Contributing to Decision Intelligence Runtime (DIR)

First off, thank you for considering contributing to the Decision Intelligence Runtime (DIR) and the Responsibility-Oriented Agency (ROA) ecosystem. It's people like you that make open source such a great community.

How to Contribute

Reporting Bugs

If you find a bug, please create an issue on GitHub. Please include: * A clear and descriptive title. * A detailed description of the problem. * Steps to reproduce the bug. * The expected behavior versus the actual behavior. * Your operating system and Python version.

Suggesting Enhancements

We welcome suggestions for new features, mechanisms, or business use cases (samples). * Open an issue outlining your proposal. * Describe the use case and why it would be beneficial for the DIR/ROA ecosystem. * If proposing a new topology or core mechanism, please reference the relevant sections of the DIR architecture or ROA manifesto.

Pull Requests

  1. Fork the repository and create your branch from main.
  2. If you've added code that should be tested, add tests.
  3. If you've changed APIs, update the documentation.
  4. Ensure the test suite passes (pytest).
  5. Ensure your code complies with our linting rules (ruff).
  6. Issue that pull request!

Development Setup

Prerequisites

  • Python 3.12 or higher.

Installation

Clone the repository and install it in editable mode with development dependencies:

git clone https://github.com/huka81/decision-intelligence-runtime.git
cd decision-intelligence-runtime
pip install -e ".[dev,eoam]"

Running Tests

We use pytest for testing. To run the test suite:

pytest

Linting and Formatting

We use ruff to ensure code quality and consistent formatting.
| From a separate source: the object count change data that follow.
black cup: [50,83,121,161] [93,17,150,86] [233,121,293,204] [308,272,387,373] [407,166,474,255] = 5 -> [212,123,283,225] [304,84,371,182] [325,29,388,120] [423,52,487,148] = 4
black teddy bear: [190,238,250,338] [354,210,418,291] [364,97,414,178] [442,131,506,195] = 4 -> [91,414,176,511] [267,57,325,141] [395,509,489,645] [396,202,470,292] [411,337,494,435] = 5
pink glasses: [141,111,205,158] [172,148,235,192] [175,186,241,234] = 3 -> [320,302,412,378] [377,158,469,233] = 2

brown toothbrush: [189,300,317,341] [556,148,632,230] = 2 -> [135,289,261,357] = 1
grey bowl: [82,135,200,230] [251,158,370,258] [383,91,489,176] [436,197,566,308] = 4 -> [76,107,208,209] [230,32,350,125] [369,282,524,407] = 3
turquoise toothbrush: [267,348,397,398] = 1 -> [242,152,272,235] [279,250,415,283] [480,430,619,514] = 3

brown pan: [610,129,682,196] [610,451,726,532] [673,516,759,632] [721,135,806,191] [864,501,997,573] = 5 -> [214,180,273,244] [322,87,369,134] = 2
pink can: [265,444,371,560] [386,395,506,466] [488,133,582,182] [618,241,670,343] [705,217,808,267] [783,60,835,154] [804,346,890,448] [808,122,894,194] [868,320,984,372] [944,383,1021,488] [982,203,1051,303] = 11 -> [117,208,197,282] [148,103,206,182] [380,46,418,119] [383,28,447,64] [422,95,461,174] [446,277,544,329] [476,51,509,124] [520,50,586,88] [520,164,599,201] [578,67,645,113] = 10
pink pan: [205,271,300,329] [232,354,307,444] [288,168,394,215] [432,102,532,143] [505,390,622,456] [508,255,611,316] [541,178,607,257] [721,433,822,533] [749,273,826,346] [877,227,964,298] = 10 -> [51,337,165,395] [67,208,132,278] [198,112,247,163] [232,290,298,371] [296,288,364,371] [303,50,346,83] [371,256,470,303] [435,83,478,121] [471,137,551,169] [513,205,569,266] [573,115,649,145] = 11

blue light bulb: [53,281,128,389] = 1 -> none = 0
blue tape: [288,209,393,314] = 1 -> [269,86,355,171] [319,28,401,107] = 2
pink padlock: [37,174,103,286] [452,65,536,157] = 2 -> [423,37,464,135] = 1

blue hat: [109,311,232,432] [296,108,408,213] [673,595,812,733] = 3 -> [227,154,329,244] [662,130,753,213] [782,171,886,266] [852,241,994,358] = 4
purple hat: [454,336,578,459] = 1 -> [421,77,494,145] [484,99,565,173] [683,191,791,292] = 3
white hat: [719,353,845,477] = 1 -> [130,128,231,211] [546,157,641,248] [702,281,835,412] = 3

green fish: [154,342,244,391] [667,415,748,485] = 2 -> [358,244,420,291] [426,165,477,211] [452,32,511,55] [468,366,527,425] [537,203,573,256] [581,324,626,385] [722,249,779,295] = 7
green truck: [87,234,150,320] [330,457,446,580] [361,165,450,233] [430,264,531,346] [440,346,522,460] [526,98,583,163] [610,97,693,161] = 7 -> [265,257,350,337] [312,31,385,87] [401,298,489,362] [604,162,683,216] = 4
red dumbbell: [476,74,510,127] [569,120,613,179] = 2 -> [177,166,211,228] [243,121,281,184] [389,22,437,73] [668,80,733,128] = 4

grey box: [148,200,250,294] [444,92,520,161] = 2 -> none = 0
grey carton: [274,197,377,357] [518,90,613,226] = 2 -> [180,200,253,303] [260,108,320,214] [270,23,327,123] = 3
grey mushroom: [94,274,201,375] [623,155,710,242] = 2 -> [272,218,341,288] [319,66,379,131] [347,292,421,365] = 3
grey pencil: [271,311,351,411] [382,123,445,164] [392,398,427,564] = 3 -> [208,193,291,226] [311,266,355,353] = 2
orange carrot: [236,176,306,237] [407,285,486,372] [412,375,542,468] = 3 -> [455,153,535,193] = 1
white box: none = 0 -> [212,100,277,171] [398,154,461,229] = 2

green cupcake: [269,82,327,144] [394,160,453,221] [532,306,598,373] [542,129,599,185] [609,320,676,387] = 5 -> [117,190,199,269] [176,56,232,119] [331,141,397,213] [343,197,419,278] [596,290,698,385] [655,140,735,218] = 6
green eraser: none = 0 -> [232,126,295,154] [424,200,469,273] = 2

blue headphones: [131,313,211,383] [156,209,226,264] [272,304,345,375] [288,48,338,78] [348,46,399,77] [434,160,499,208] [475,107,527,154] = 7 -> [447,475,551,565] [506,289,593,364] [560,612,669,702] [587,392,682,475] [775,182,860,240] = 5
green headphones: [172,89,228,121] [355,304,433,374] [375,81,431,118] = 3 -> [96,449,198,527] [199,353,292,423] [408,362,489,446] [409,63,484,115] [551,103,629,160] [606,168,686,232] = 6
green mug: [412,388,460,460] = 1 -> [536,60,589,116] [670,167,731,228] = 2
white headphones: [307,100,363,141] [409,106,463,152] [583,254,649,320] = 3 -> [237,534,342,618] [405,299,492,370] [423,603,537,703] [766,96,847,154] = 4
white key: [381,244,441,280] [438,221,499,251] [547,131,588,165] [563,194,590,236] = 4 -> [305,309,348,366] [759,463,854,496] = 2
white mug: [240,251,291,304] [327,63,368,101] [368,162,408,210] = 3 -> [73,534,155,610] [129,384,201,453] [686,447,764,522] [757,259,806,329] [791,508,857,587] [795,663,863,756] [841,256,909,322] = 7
To check for linting errors:

ruff check src/ samples/ tests/

To automatically format your code:

ruff format src/ samples/ tests/

Repository Structure

When contributing, please respect the separation of concerns in the repository:

  • src/dir_core/: The core Kernel Space components (Decision Flow, JIT Validator, Context Store, Event Bus, etc.). This code must remain domain-agnostic.
  • src/dir_core/utils/: Supporting utilities for samples (e.g., config loaders, LLM clients, mock generators) that are not part of the core DIR specification.
  • samples/: Concrete implementations and use cases.
  • 01 to 29: Foundational mechanisms and topologies (e.g., 00_quick_start, 03_idempotency_guard).
  • 31+: Complete business use cases (e.g., 31_finance_trading, 32_fraud_gate).
  • docs/: Architectural documentation, manifests, and system blueprints.

Coding Guidelines

  • Type Hinting: We heavily rely on Python type hints. Ensure all new functions and methods have proper signatures.
  • Kernel vs. User Space: Maintain a strict boundary between what the Agent (User Space) does and what the Runtime enforces (Kernel Space).
  • Documentation: Document complex logic, especially within src/dir_core/, as it serves as the reference implementation of the DIR architecture.
  • Sample Configuration: Use src/dir_core/utils/config_loader.py for loading YAML configurations in new samples to maintain consistency.

License

By contributing, you agree that your contributions will be licensed under its Apache 2.0 License.